À la veille de la CoP15, Landscape News s'est entretenu avec Gam Shimray, secrétaire général de l'Asia Indigenous Peoples Pact (AIPP), qui défend et promeut les droits des peuples autochtones depuis près de 30 ans (période pendant laquelle il a contribué à l'élaboration des objectifs d'Aichi en matière de biodiversité lors de la CoP10 de la CDB en 2010). Il explique ici à quel point les droits, la biodiversité et l'avenir mondial sont intimement liés.

 

Quel est le lien entre la norme sur les droits fonciers et la biodiversité ?

La reconnaissance et le respect des droits fonciers sont vraiment la question fondamentale lorsqu'il s'agit de biodiversité, et j'aborde ce sujet d'un point de vue holistique. En ce qui concerne une grande partie de notre spiritualité et de notre culture, ainsi que nos rituels en tant que peuples indigènes, tout commence par la terre. C'est aussi là que la biodiversité entre en jeu.

Données fournies.
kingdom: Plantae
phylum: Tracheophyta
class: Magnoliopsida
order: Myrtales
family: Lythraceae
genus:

Demande écrite 1. Donnez à l'identique tout le passage de l'entretien sur les droits fonciers et la biodiversité, depuis « À la veille » jusqu'à « la biodiversité ? ».
Demande écrite 2. Rédigez la suite de l'entretien sur les droits fonciers et la biodiversité, en reprenant juste après sa dernière phrase.

Réponse attendue 1.
À la veille de la CoP15, Landscape News s'est entretenu avec Gam Shimray, secrétaire général de l'Asia Indigenous Peoples Pact (AIPP), qui défend et promeut les droits des peuples autochtones depuis près de 30 ans (période pendant laquelle il a contribué à l'élaboration des objectifs d'Aichi en matière de biodiversité lors de la CoP10 de la CDB en 2010). Il explique ici à quel point les droits, la biodiversité et l'avenir mondial sont intimement liés.

 

Quel est le lien entre la norme sur les droits fonciers et la biodiversité ?

Réponse attendue 2.
La terre est l'épine dorsale de la vie, nécessaire à l'épanouissement de tout le reste, en termes d'exercice de notre liberté et de notre responsabilité et de la façon dont la vie s'épanouit sur la terre. C'est la source, ou le début, de tout pour nous. La terre est la question fondamentale de tout.

Nous choisissons la terre, mais nous demandons ensuite la permission du Créateur pour savoir si nous pouvons nous installer dans ce morceau de terre, qui, selon nous, est une terre riche et bonne où les écosystèmes et tout le reste peuvent prospérer. Ensuite, nous faisons le vœu d'avoir une relation symbiotique avec les autres êtres de l'écosystème. Par ce vœu, nous exprimons notre interconnexion.

La terre est sacrée parce qu'elle nous a précédés dans l'ordre des choses. La terre est le lieu où nous prêterons toujours serment - au nom de la terre. C'est un cycle interdépendant qui ne doit pas être rompu si nous voulons préserver l'intégrité de la vie. Sans cela, la relation se désintègre, et le système écologique, tout ce en quoi nous croyons, se désintègre.


 

Dans quelle mesure les humains et la biodiversité sont-ils bien intégrés aujourd'hui ? Ou bien, le cycle que vous décrivez a-t-il été brisé ?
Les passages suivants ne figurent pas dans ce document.